# Die Aufgaben:
1 > Welche Tätigkeiten schreibt der erste Satz des Auszugs über Fitness-Armbänder diesen Geräten zu? Nenne alle.
2 > Setze den Auszug über Fitness-Armbänder im gleichen Ton nach seinem letzten Satz fort.

# Ausgewählter Auszug:
◆ ◆ ◆ ◆ ◆ ◆ ◆

Du zählst jeden Schritt, misst den Puls und protokollieren die Schlafqualität – Fitness-Armbänder rollen den boomenden Markt der Wearables auf. Das Sammeln von Zahlen, Daten und Fakten soll technologie-affinen Faulpelzen helfen, die Motivation zu mehr körperlicher Aktivität und richtigem Gesundheitsverhalten zu finden. Wir haben sieben aktuelle Geräte getragen und bewertet.
Das „quantified self movement“ – zu Deutsch könnte man es holprig die „Selbstvermessungsbewegung“ nennen – hat so etwas wie ein Gründungsmanifest in Form eines ellenlangen Artikels im New York Times Magazine aus dem Jahr 2010. Unter dem Titel „The Data-Driven Life“ beschreibt der Journalist und Autor Gary Wolf darin einen Trend unter Ingenieuren und Führungskräften im Silicon Valley, quantitative Methoden aus der Welt der Wirtschaft und Technik auf ihren persönlichen Alltag anzuwenden. So erzählt er etwa die Geschichte eines britischen Software-Designers, der seine Kaffeesucht besiegt, indem er die konsumierte Menge in Milliliter-Schritten reduziert. Oder die eines 26-jährigen Filmemachers, der sein Leben in 50 separaten Datenströmen erfasst – von gelesenen Büchern und gesehenen Filmen über Unterhaltungen mit Freunden bis hin zu Alltagsaktivitäten und Gesundheit. Der Journalist Wolf, der das Thema seit Jahren verfolgt, war es dann auch, der die Organisation “Quantified Self” gründete. Diese richtet unter anderem Konferenzen aus, bei denen enthusiastische Life-Tracker aus aller Welt ihre persönlichen Projekte zur exakten Selbstbeobachtung präsentieren. Die letzte dieser Konferenzen fand erst diesen Mai in Amsterdam statt und stieß auf reges Interesse.

◆ ◆ ◆ ◆ ◆ ◆ ◆

# Erfasste Angaben:
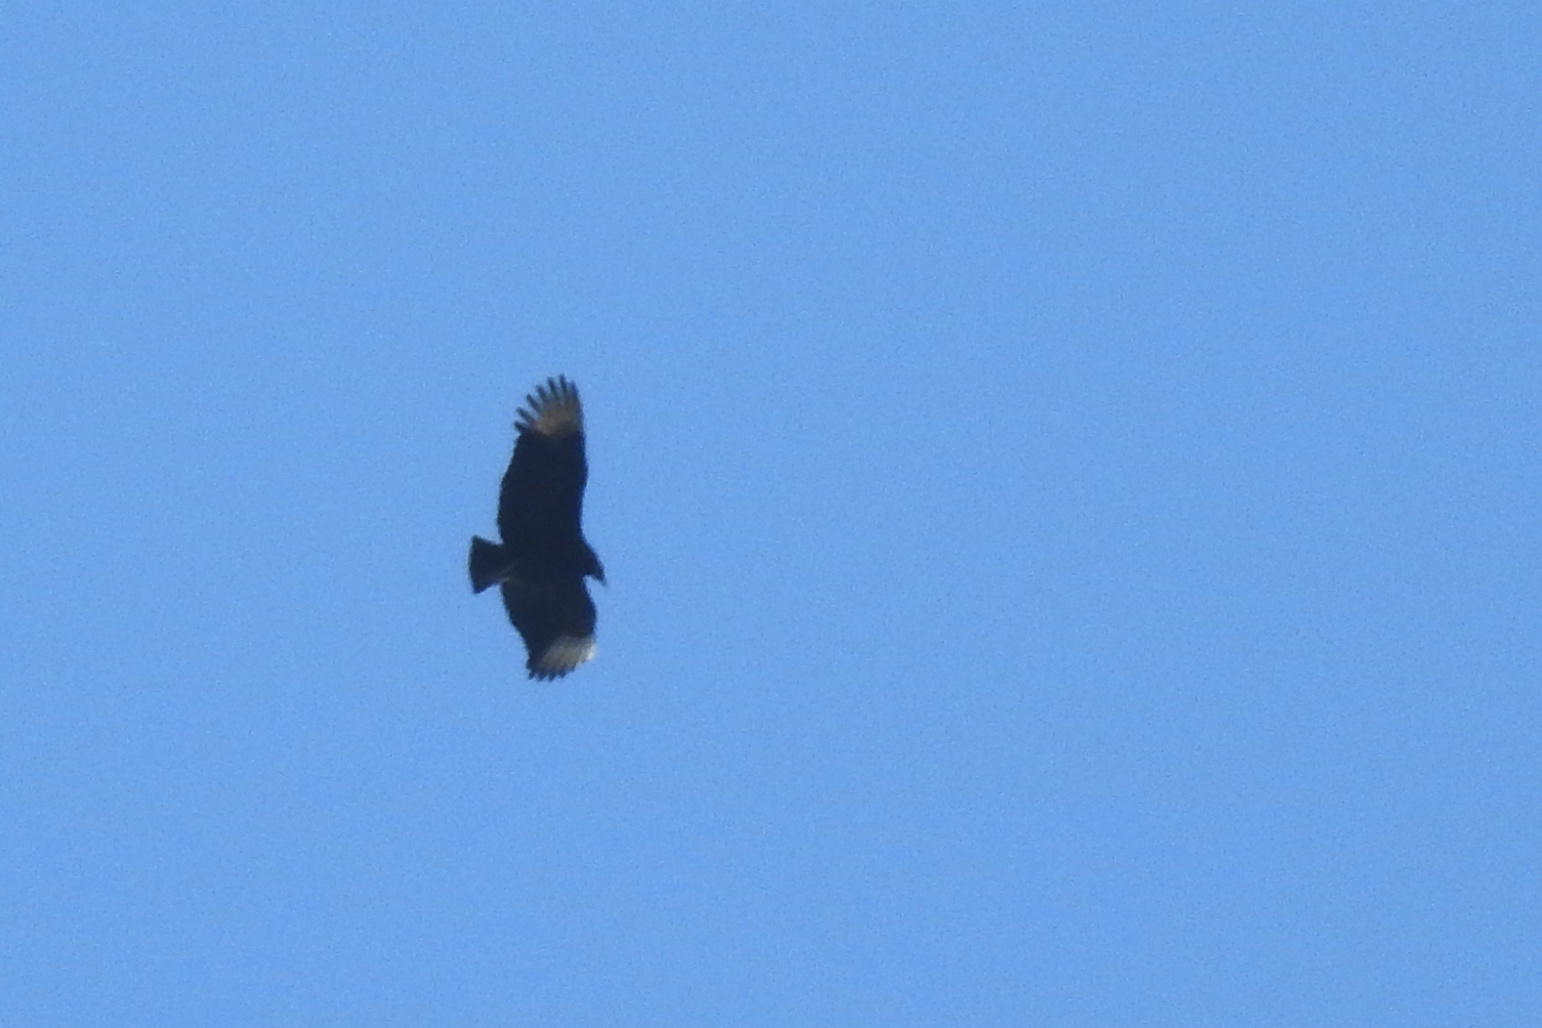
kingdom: Animalia
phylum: Chordata
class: Aves
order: Accipitriformes
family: Cathartidae
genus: Coragyps
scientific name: Coragyps atratus
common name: Black vulture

◆ ◆ ◆ ◆ ◆ ◆ ◆

# Ergebnisse der Reihe:
1 > Schritte zählen, den Puls messen, die Schlafqualität protokollieren

2 >
Zahlen, Daten und Fakten helfen dabei, Probleme von der emotionalen auf die intellektuelle Ebene zu heben und sie damit greifbarer zu machen. So werden die überflüssigen Pfunde, der sitzende Lebensstil und der plagende Schlafmangel von einer verdrängten Belastung zu einer spannenden Herausforderung: Das Sammeln der Daten an sich macht Spaß, es lenkt von sonst vielleicht als langweilig empfundenen Aktivitäten ab, erlaubt es, Zwischenziele zu formulieren und den erreichten Fortschritt auszuwerten.
Vermessen oder vergessen?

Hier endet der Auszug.